In the one of the twain.—More accurately translated. in this second time, or in this second way. The LXX. again leaves out this statement, no doubt because it refers back to the omitted passage in 1 Samuel 18:17-19.

Verse 22

(22) Behold, the king hath delight in thee.—Lange quaintly sees in this fluent discourse of the courtiers “something of the flattering, conciliatory tone usual in such circles.”

Verse 23

(23) I am a poor man.—David dwells upon this fact of his utter inability to give the expected costly offering for the princess. He evidently attributes to his poverty and his successful rival’s wealth his former disappointment in the case of Merab.

And lightly esteemed.—David looked upon himself as a mere successful soldier of fortune among the wealthy chiefs who surrounded Saul. His father—though, no doubt, “head man” or sheik in tiny Bethlehem—was, compared with the elders of Israel who formed the Court of Saul, a poor man.

Verse 25

(25) An hundred foreskins.—Wordsworth’s note here, which he derives from Theodoret, is curious.
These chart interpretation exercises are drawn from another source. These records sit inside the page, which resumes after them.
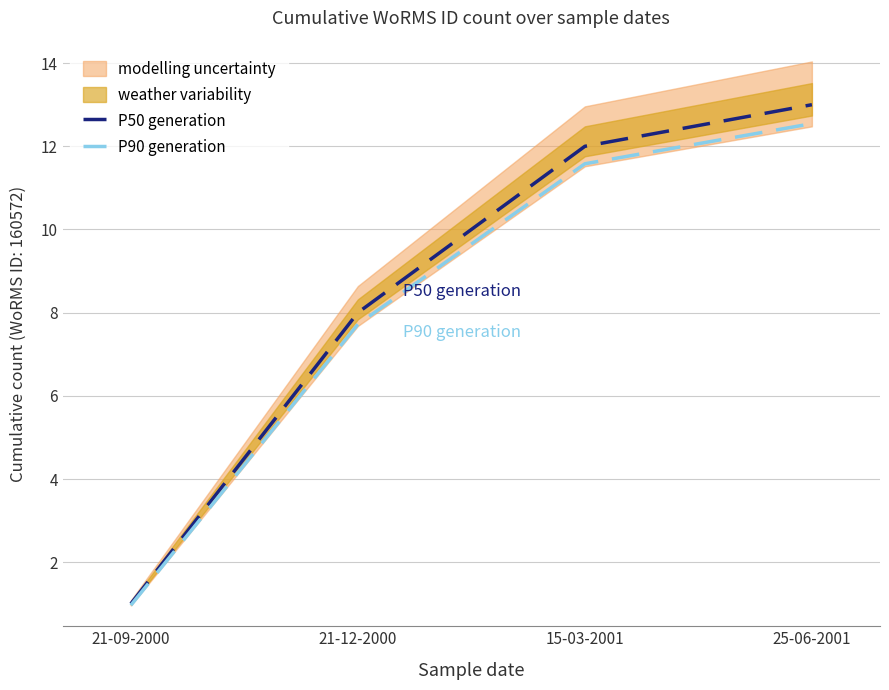

True or false: P90 generation and P50 generation intersect in this chart.

False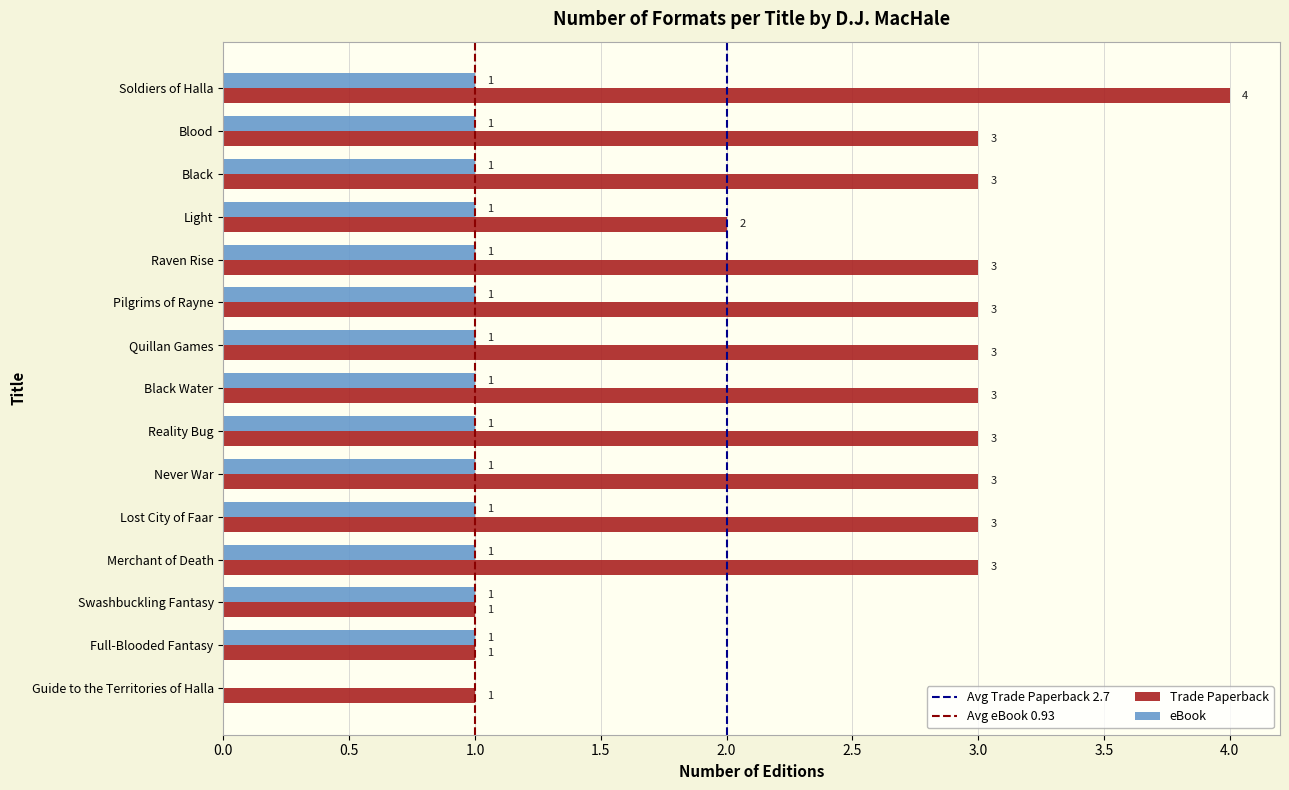

What is the sum of all Trade Paperback values?

39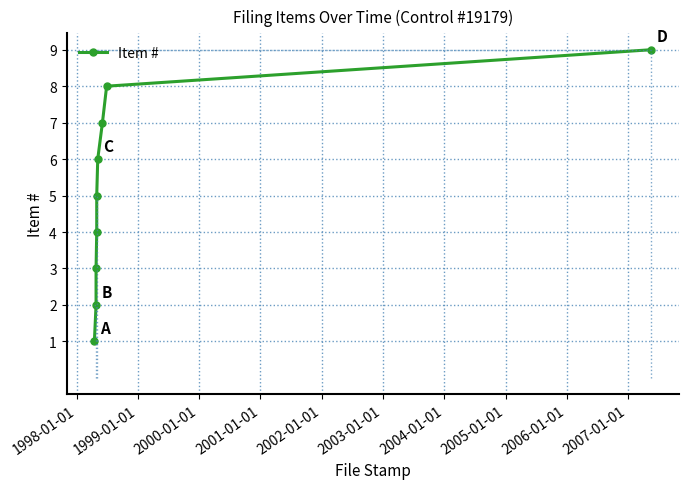

What is the smallest value displayed?

1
Foreskins! why not heads? Here is a sign of Saul’s suspicious and malignant spirit. He, judging for himself, impiously suspects that David would go forth and destroy some of the Israelites—Saul’s own subjects—as he himself desired to destroy David, his own deliverer; and the foreskins were required as a proof that they who were killed were not Israelites. Josephus, however, with a strange exaggeration, mentions 600 heads as the price of Michal.

Verse 26

(26) It pleased David well.—The king’s design succeeded well, and the prospect of the alliance with Saul spurred on this brave soldier to more daring achievements, and yet wilder feats of arms. The savage, half-barbarous state of the age, however, comes prominently into view when we reflect upon the ferocious cruelty of such an offer being made and accepted, and carried out with even more than the required number of victims.

Verse 28

(28) Saul saw . . . that the Lord was with David.—The success of the last savage enterprise, and the return of David with his ghastly spoils, filled the unhappy king with dismay. His daughter’s love, too, for the rising soldier contributed to his trouble. Saul felt that all that David undertook prospered—that surely another and a higher Power was helping him. So his fear grew, we read in 1 Samuel 18:29, and the paroxysms of jealous hatred deepened into a lifelong enmity.

Verse 30

(30) Went forth.—Probably to avenge the last raid of David (recounted in 1 Samuel 18:27). Wordsworth, quoting from the Rabbis, suggests that they were emboldened to make this attack, supposing that their successful foe would, according to the Hebrew Law, claim exemption from warfare for a year after marriage (Deuteronomy 24:5).